**Your instructions:** Every record is to be copied unchanged, except that its pictures are removed.

**Data extracts:**
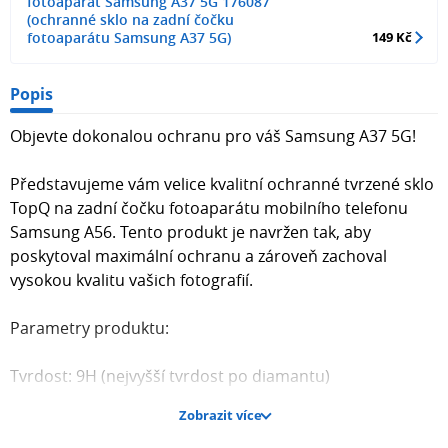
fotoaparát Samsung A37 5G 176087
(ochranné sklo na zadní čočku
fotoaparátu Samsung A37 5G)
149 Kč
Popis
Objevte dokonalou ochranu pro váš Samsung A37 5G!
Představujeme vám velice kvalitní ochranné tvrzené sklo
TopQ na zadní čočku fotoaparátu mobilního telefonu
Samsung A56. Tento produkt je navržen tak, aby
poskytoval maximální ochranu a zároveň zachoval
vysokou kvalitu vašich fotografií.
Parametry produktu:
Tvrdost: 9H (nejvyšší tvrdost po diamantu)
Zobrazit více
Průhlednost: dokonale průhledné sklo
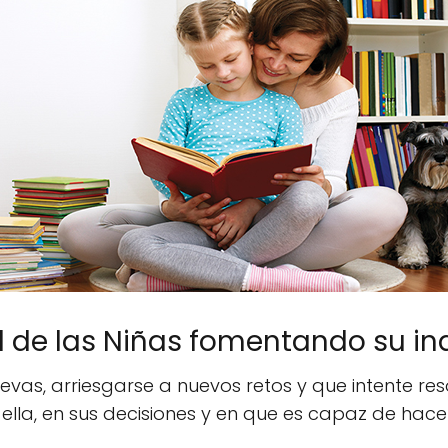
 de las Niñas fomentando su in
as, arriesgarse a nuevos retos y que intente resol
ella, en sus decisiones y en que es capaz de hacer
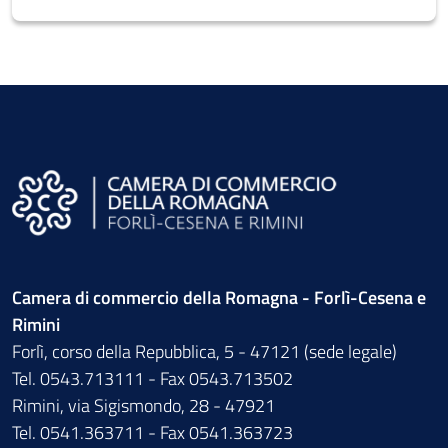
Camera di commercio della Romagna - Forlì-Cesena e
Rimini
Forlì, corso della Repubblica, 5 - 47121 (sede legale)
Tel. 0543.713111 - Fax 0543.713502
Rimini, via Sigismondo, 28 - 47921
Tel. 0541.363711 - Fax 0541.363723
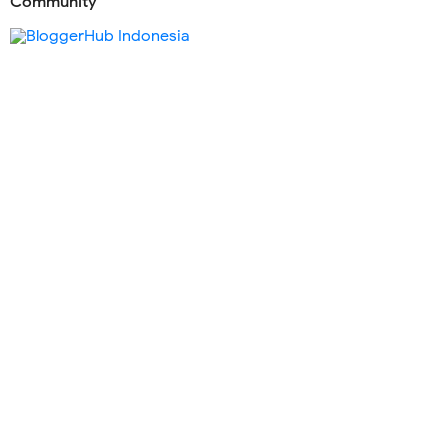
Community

**Task response:**
fotoaparát Samsung A37 5G 176087
(ochranné sklo na zadní čočku
fotoaparátu Samsung A37 5G)
149 Kč
Popis
Objevte dokonalou ochranu pro váš Samsung A37 5G!
Představujeme vám velice kvalitní ochranné tvrzené sklo
TopQ na zadní čočku fotoaparátu mobilního telefonu
Samsung A56. Tento produkt je navržen tak, aby
poskytoval maximální ochranu a zároveň zachoval
vysokou kvalitu vašich fotografií.
Parametry produktu:
Tvrdost: 9H (nejvyšší tvrdost po diamantu)
Zobrazit více
Průhlednost: dokonale průhledné sklo
 de las Niñas fomentando su in
as, arriesgarse a nuevos retos y que intente resol
ella, en sus decisiones y en que es capaz de hacer
Camera di commercio della Romagna - Forlì-Cesena e
Rimini
Forlì, corso della Repubblica, 5 - 47121 (sede legale)
Tel. 0543.713111 - Fax 0543.713502
Rimini, via Sigismondo, 28 - 47921
Tel. 0541.363711 - Fax 0541.363723
Community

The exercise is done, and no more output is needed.